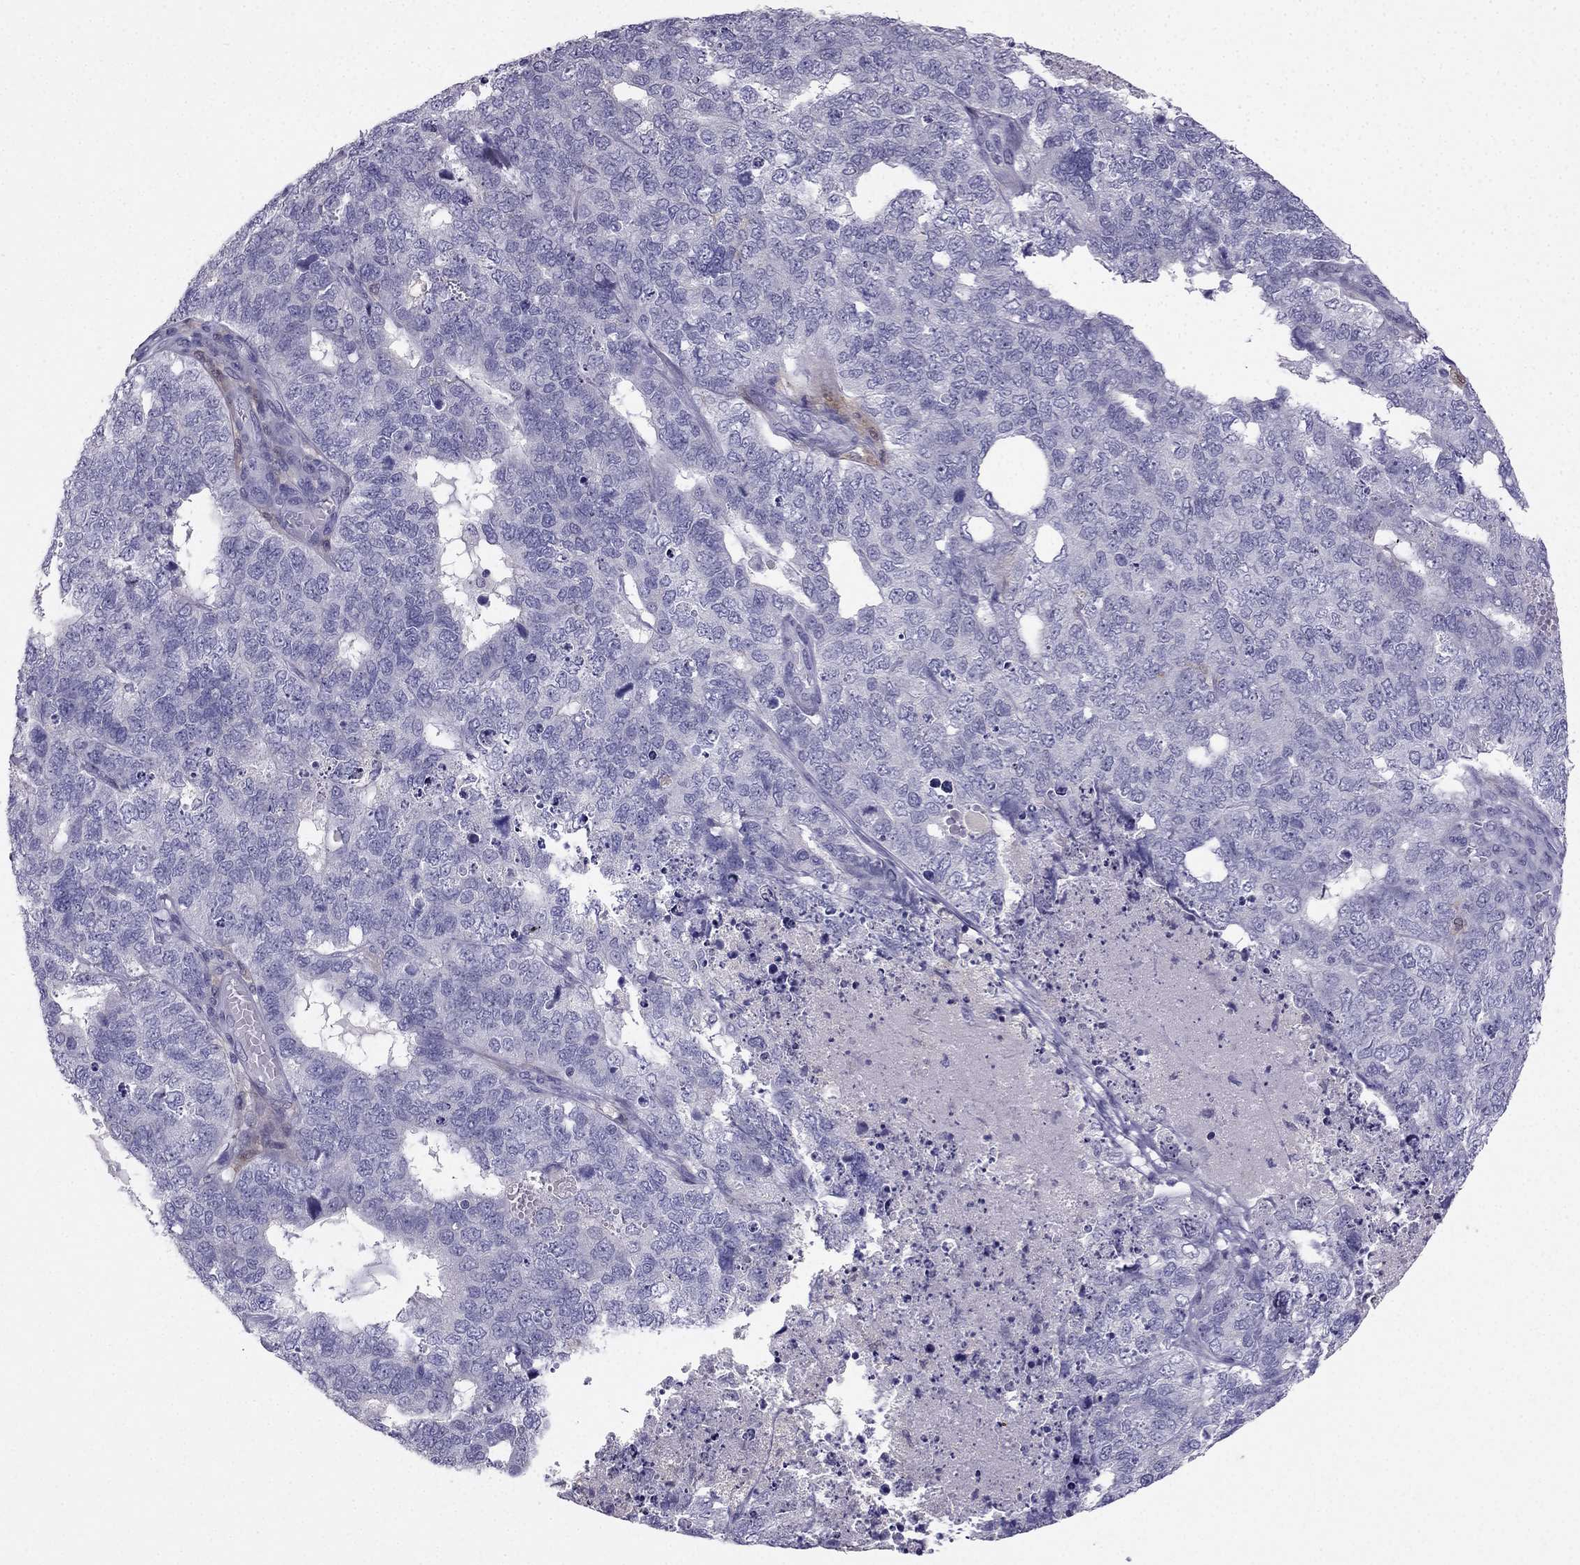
{"staining": {"intensity": "negative", "quantity": "none", "location": "none"}, "tissue": "cervical cancer", "cell_type": "Tumor cells", "image_type": "cancer", "snomed": [{"axis": "morphology", "description": "Squamous cell carcinoma, NOS"}, {"axis": "topography", "description": "Cervix"}], "caption": "This is an immunohistochemistry photomicrograph of cervical cancer (squamous cell carcinoma). There is no staining in tumor cells.", "gene": "LMTK3", "patient": {"sex": "female", "age": 63}}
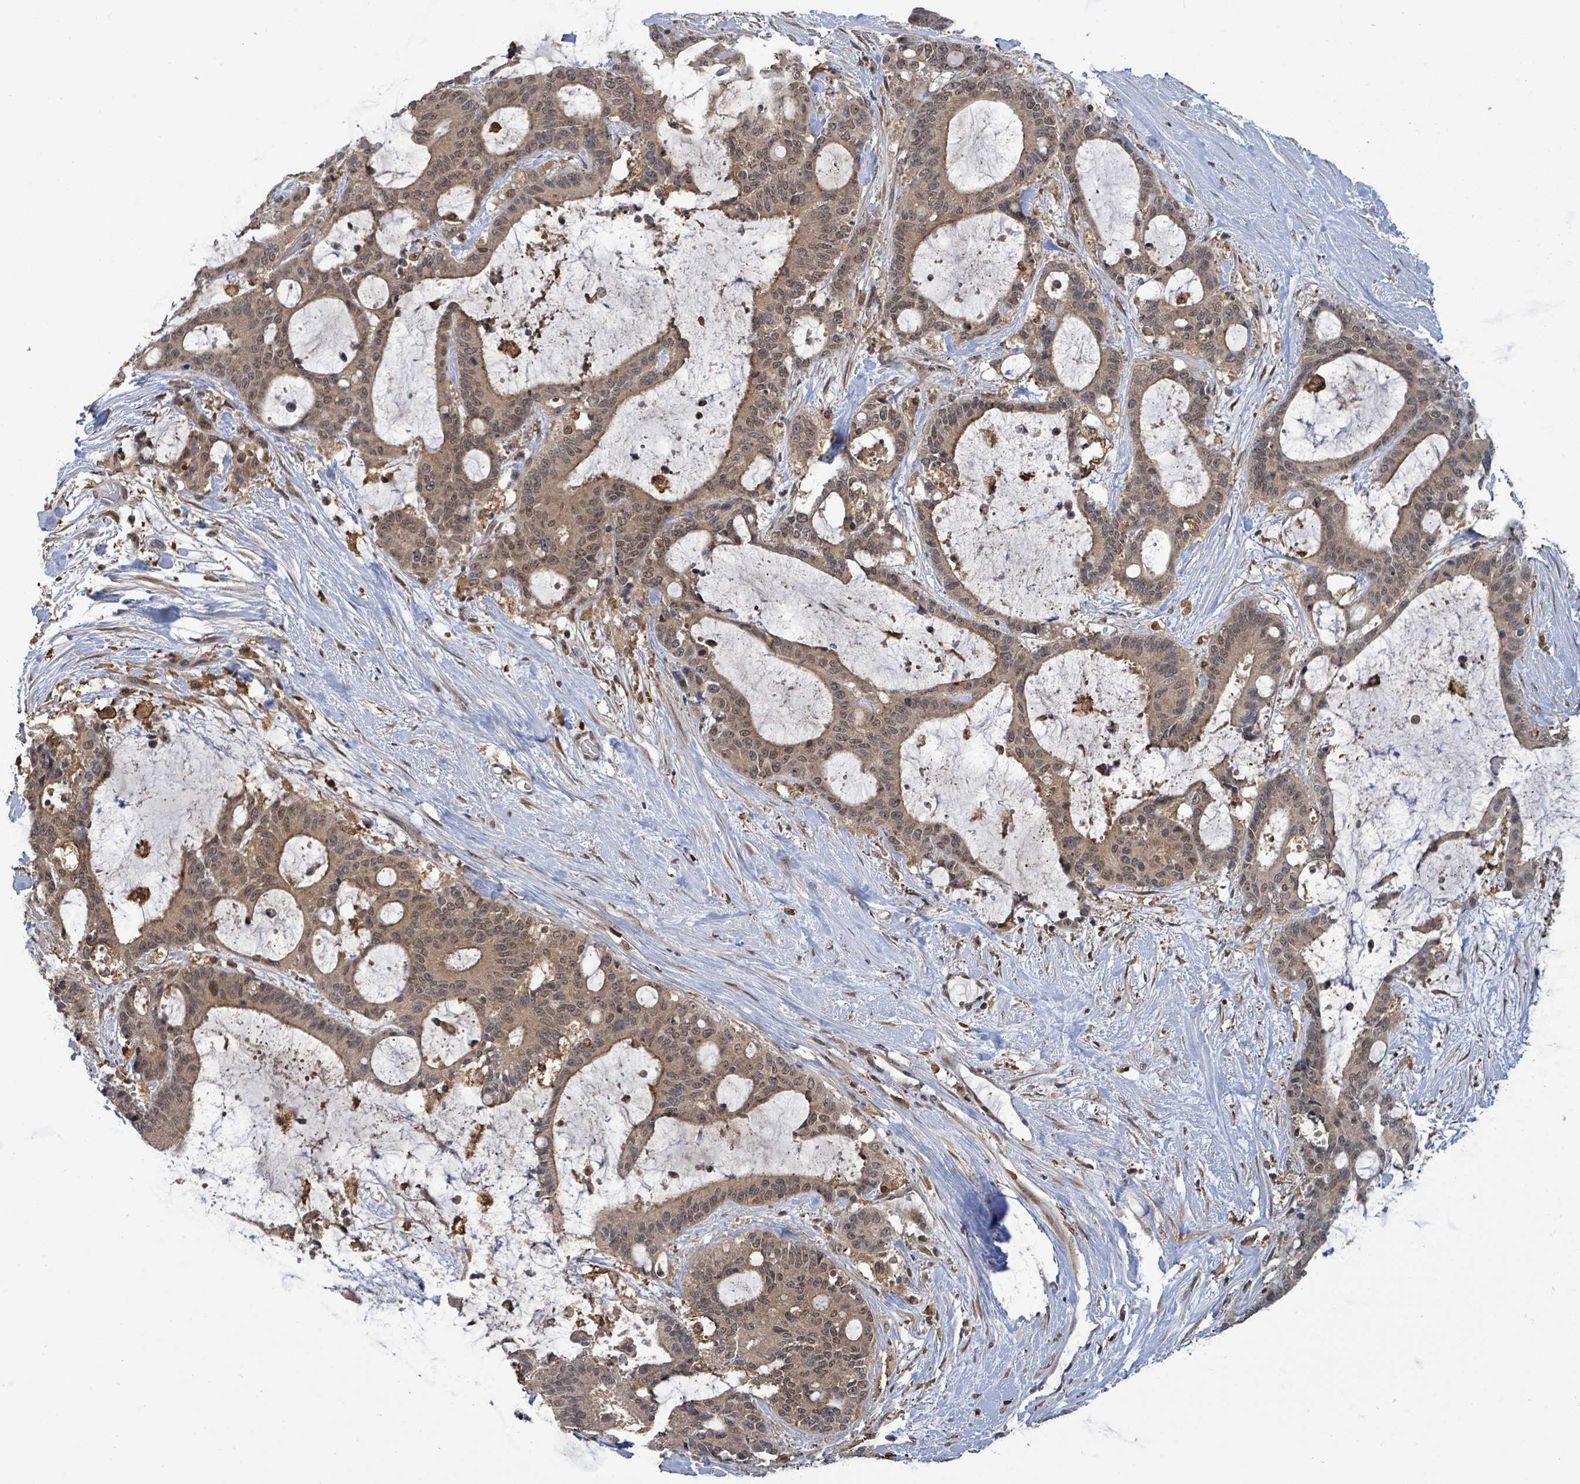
{"staining": {"intensity": "moderate", "quantity": ">75%", "location": "cytoplasmic/membranous,nuclear"}, "tissue": "liver cancer", "cell_type": "Tumor cells", "image_type": "cancer", "snomed": [{"axis": "morphology", "description": "Normal tissue, NOS"}, {"axis": "morphology", "description": "Cholangiocarcinoma"}, {"axis": "topography", "description": "Liver"}, {"axis": "topography", "description": "Peripheral nerve tissue"}], "caption": "Immunohistochemistry (IHC) micrograph of neoplastic tissue: liver cancer stained using immunohistochemistry (IHC) reveals medium levels of moderate protein expression localized specifically in the cytoplasmic/membranous and nuclear of tumor cells, appearing as a cytoplasmic/membranous and nuclear brown color.", "gene": "FBXO6", "patient": {"sex": "female", "age": 73}}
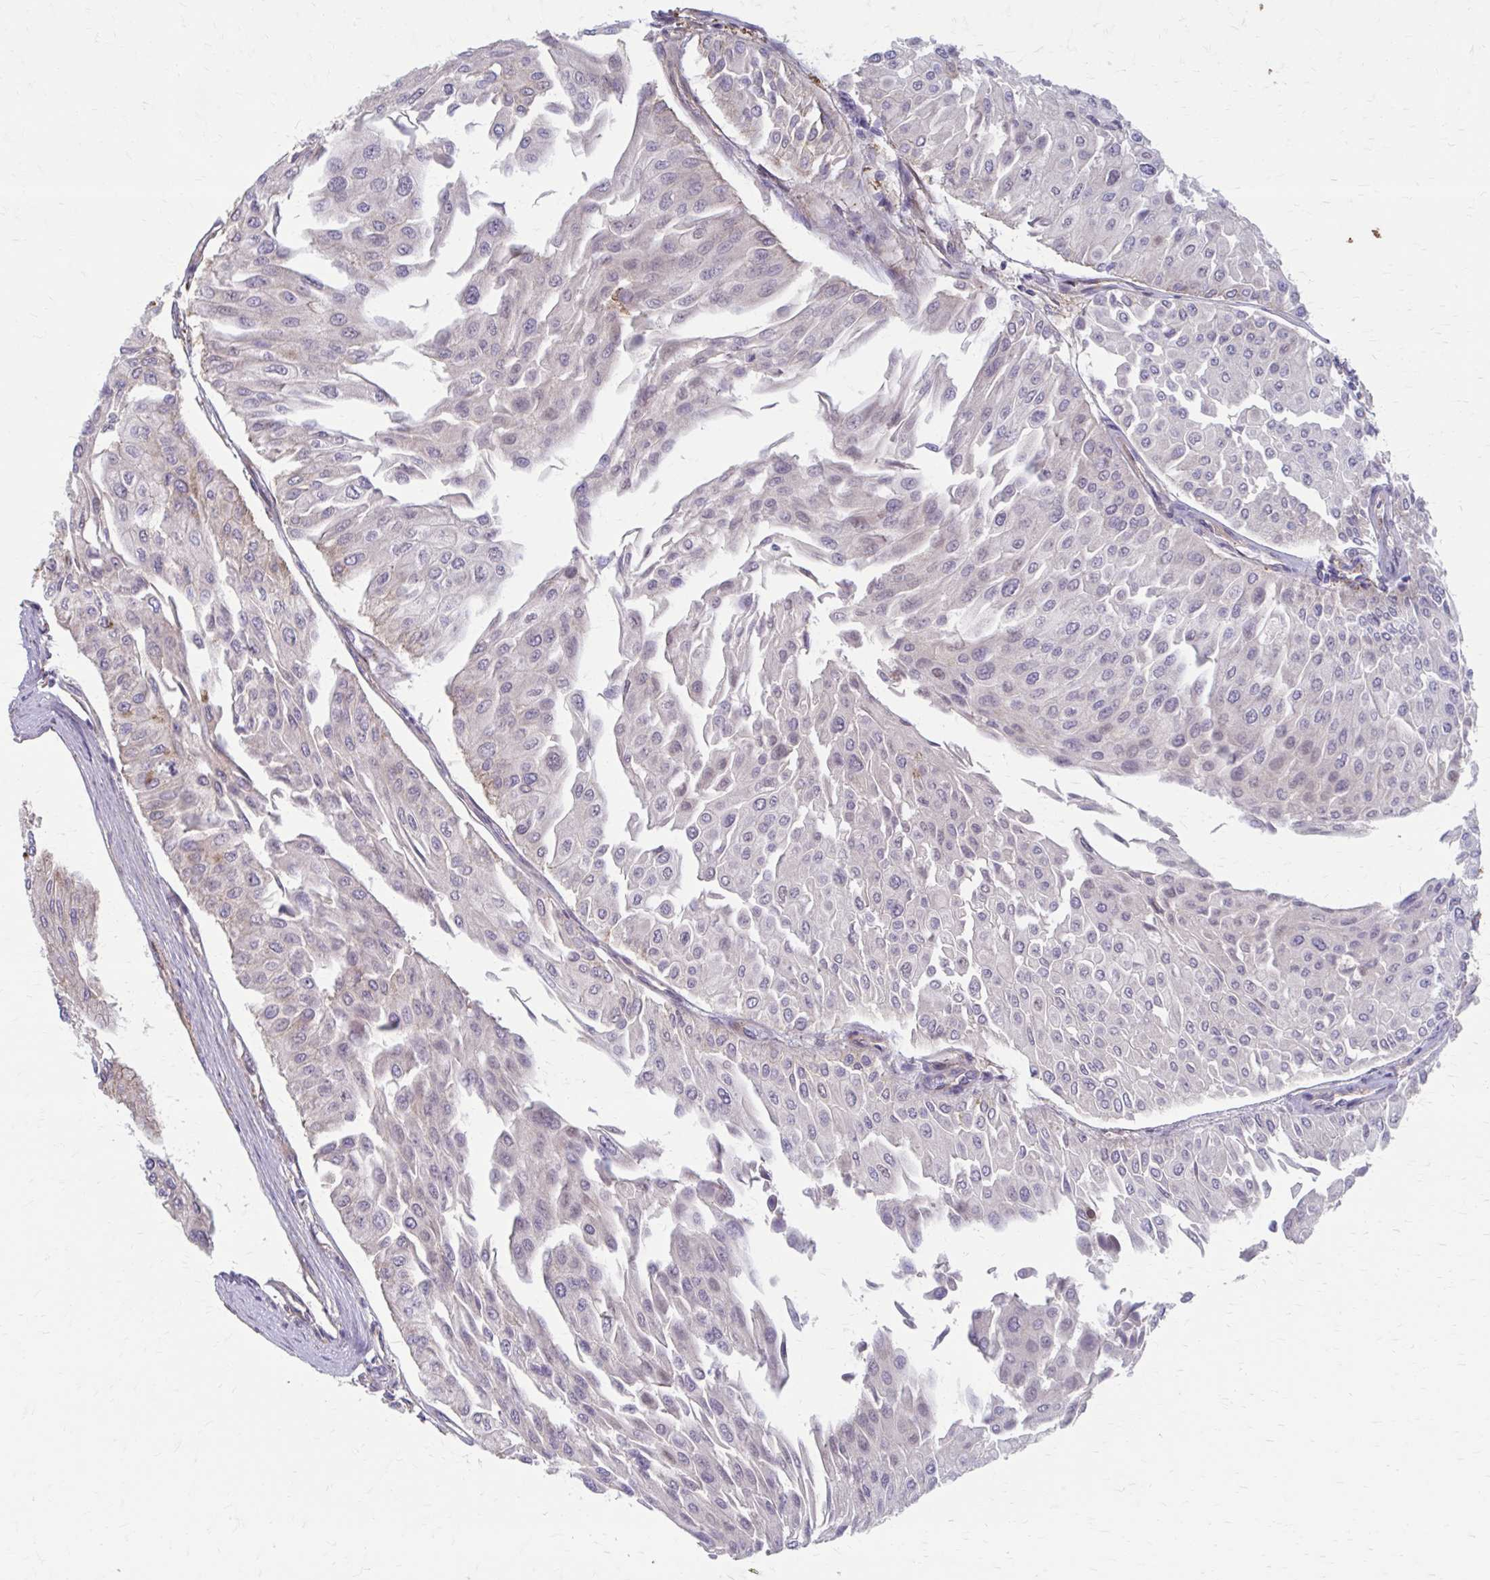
{"staining": {"intensity": "weak", "quantity": "<25%", "location": "cytoplasmic/membranous"}, "tissue": "urothelial cancer", "cell_type": "Tumor cells", "image_type": "cancer", "snomed": [{"axis": "morphology", "description": "Urothelial carcinoma, NOS"}, {"axis": "topography", "description": "Urinary bladder"}], "caption": "There is no significant staining in tumor cells of urothelial cancer.", "gene": "MMP14", "patient": {"sex": "male", "age": 67}}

- **What you should do**:
The copy must match every line of the data exactly and contain no pictures.

- **Reply to the task**:
{"staining": {"intensity": "negative", "quantity": "none", "location": "none"}, "tissue": "cervical cancer", "cell_type": "Tumor cells", "image_type": "cancer", "snomed": [{"axis": "morphology", "description": "Squamous cell carcinoma, NOS"}, {"axis": "topography", "description": "Cervix"}], "caption": "This is an immunohistochemistry photomicrograph of cervical cancer (squamous cell carcinoma). There is no staining in tumor cells.", "gene": "LMTK3", "patient": {"sex": "female", "age": 63}}
{"staining": {"intensity": "moderate", "quantity": ">75%", "location": "cytoplasmic/membranous,nuclear"}, "tissue": "liver cancer", "cell_type": "Tumor cells", "image_type": "cancer", "snomed": [{"axis": "morphology", "description": "Normal tissue, NOS"}, {"axis": "morphology", "description": "Cholangiocarcinoma"}, {"axis": "topography", "description": "Liver"}, {"axis": "topography", "description": "Peripheral nerve tissue"}], "caption": "Immunohistochemistry (IHC) micrograph of neoplastic tissue: liver cancer stained using immunohistochemistry (IHC) reveals medium levels of moderate protein expression localized specifically in the cytoplasmic/membranous and nuclear of tumor cells, appearing as a cytoplasmic/membranous and nuclear brown color.", "gene": "FBXO6", "patient": {"sex": "female", "age": 73}}
{"staining": {"intensity": "weak", "quantity": "<25%", "location": "cytoplasmic/membranous"}, "tissue": "urothelial cancer", "cell_type": "Tumor cells", "image_type": "cancer", "snomed": [{"axis": "morphology", "description": "Urothelial carcinoma, NOS"}, {"axis": "topography", "description": "Urinary bladder"}], "caption": "There is no significant staining in tumor cells of urothelial cancer.", "gene": "MMP14", "patient": {"sex": "male", "age": 67}}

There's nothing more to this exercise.